Allora perché c’è questa presa di posizione ammantata di “oggettività scientifica”? Forse, e dico forse, la risposta è nel fatto che il mondo del vino è fragile, i produttori sono moltissimi e piccoli, ed è un bersaglio facile per chi volesse fare propaganda antialcolica. Poi è prodotto solo in determinati Paesi, quasi tutti dell’Europa del sud. Infine dopo le campagne che ci sono state contro le bevande gassate e zuccherate prodotte da alcune grandi multinazionali per motivi dietetici, quasi me lo sarei aspettato che qualcuno avesse alzato un ditino e avesse detto “e allora il vino?”.

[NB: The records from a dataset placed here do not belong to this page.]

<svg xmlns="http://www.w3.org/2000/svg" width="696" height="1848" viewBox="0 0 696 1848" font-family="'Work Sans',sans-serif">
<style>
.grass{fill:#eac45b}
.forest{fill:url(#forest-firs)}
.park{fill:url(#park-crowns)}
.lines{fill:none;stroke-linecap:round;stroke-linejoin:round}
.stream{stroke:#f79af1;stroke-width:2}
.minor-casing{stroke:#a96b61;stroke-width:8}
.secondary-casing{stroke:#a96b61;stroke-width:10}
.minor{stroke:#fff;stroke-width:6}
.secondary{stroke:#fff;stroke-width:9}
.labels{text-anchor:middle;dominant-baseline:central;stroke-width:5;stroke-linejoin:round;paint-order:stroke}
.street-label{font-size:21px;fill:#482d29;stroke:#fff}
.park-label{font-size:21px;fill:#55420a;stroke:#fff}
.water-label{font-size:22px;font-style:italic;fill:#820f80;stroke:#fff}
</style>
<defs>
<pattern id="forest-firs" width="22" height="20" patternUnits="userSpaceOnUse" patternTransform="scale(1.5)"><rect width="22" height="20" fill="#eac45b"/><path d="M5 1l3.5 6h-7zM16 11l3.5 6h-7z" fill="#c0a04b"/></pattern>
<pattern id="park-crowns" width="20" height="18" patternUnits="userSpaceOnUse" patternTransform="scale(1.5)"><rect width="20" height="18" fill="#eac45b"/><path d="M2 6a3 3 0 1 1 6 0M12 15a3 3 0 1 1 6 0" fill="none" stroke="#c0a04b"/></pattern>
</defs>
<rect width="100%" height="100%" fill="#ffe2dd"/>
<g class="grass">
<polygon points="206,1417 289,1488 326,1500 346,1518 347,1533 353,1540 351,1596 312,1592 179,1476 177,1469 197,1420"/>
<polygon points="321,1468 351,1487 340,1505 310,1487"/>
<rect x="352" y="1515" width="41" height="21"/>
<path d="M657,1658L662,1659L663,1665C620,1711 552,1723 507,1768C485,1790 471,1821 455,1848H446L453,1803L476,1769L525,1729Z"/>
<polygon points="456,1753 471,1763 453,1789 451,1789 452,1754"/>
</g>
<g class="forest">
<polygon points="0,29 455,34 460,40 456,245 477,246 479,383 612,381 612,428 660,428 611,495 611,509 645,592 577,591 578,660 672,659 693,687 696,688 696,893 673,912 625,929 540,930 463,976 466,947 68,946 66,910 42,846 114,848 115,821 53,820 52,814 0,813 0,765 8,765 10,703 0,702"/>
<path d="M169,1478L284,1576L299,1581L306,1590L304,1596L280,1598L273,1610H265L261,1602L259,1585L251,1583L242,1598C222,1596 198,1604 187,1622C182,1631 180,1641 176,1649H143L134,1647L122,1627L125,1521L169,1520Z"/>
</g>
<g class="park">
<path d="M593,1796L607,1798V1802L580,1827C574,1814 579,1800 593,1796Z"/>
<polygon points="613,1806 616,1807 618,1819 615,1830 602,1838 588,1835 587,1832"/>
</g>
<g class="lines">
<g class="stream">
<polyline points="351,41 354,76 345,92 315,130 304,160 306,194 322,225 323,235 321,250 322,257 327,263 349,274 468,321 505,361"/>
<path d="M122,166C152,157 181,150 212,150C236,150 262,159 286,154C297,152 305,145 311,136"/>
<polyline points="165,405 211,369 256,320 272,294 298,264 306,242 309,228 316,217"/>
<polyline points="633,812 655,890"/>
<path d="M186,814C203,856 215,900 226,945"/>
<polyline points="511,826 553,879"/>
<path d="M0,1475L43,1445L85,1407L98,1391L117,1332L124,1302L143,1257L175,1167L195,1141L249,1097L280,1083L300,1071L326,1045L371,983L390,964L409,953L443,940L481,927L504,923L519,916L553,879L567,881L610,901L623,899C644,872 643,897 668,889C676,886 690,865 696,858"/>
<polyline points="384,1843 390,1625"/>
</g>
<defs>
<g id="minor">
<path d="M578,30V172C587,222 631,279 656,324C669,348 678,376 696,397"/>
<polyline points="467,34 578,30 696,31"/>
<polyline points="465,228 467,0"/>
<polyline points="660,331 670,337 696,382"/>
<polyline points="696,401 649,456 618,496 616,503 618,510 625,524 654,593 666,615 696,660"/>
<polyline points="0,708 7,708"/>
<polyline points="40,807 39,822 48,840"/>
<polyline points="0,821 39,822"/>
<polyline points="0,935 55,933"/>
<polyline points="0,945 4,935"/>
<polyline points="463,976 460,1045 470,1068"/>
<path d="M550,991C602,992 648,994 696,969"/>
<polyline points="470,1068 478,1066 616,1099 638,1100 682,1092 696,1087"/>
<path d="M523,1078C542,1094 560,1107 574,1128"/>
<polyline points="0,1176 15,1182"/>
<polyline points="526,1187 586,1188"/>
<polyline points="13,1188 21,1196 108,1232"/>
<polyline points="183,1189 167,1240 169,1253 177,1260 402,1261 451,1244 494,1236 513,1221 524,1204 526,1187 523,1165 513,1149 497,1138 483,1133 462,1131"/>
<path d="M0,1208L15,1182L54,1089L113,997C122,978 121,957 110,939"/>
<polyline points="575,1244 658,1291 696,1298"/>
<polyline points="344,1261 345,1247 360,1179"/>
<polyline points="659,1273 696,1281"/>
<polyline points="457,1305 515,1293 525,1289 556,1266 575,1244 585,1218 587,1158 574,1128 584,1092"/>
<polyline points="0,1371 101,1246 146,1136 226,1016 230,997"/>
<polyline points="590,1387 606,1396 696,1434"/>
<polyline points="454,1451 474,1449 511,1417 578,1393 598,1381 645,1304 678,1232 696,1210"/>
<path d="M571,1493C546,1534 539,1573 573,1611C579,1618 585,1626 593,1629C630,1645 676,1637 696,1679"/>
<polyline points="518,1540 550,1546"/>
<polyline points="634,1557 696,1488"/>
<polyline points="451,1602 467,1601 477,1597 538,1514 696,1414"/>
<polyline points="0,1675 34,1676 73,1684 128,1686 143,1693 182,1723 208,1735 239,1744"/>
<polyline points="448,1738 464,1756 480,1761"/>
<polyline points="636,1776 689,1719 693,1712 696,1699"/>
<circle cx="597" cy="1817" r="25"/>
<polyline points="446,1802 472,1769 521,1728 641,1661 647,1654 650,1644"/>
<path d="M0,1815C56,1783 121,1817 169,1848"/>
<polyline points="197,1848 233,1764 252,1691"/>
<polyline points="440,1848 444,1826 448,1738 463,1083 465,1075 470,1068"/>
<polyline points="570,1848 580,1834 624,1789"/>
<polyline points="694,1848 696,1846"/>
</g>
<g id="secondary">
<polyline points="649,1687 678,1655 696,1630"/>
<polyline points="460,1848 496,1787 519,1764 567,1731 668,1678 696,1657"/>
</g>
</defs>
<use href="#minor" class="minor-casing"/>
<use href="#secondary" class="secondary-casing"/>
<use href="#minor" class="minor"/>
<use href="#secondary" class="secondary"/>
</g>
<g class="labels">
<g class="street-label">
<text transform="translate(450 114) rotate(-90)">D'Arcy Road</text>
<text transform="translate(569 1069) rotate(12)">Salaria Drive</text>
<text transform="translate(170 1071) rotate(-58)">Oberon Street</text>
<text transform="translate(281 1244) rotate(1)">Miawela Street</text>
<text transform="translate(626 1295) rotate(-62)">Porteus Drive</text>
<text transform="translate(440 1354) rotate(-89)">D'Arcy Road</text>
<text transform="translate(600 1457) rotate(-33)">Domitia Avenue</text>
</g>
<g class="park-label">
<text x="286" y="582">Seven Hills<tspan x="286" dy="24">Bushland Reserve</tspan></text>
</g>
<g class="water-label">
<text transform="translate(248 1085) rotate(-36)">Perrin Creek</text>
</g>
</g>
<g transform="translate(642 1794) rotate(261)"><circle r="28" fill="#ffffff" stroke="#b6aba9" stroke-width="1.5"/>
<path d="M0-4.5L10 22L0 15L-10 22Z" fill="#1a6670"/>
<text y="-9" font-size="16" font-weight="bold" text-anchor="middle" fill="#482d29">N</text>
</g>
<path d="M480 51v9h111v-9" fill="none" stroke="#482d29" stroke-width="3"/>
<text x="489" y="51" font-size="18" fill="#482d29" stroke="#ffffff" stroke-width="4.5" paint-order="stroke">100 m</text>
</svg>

Il 14 febbraio, quindi in questi giorni, la Commissione dovrà pronunciarsi e temo che qualche concessione alla comunità scientifica antialcolica dovrà essere fatta anche se la vicepresidente Margaritis Schinas, bontà sua, disse lo scorso anno che di sicuro l’Ue non vieterà il vino e non farà etichettare le bottiglie con frasi allarmanti.

Ma una possibile introduzione di accise, una limitazione ai contributi per la promozione, come i fondi Ocm, con conseguente aumento dei prezzi che limiterebbero naturalmente i consumi dobbiamo attendercele? Speriamo di no, ma prepariamoci a discuterne ancora.